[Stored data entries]
━━━━━━━━
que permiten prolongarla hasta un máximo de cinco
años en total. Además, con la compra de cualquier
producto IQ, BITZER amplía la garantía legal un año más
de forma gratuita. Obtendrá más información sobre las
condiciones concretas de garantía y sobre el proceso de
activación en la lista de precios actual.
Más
━━━━━━━━
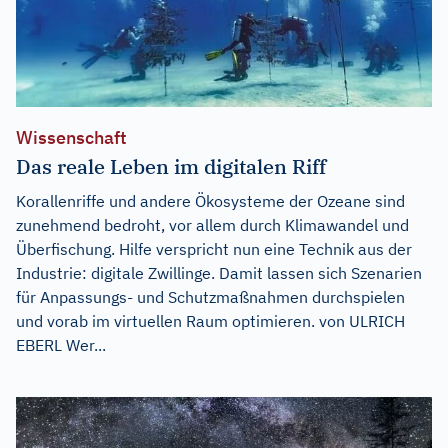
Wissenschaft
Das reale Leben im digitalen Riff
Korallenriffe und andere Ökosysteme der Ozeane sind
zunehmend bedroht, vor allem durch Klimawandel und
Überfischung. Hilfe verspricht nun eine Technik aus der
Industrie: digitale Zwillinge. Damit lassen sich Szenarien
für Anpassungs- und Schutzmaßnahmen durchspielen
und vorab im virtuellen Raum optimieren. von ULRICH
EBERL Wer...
━━━━━━━━
**Exercise**. Your reply should be the number of lines in the entries that contain "sobre", nothing more.

**Reply**. 2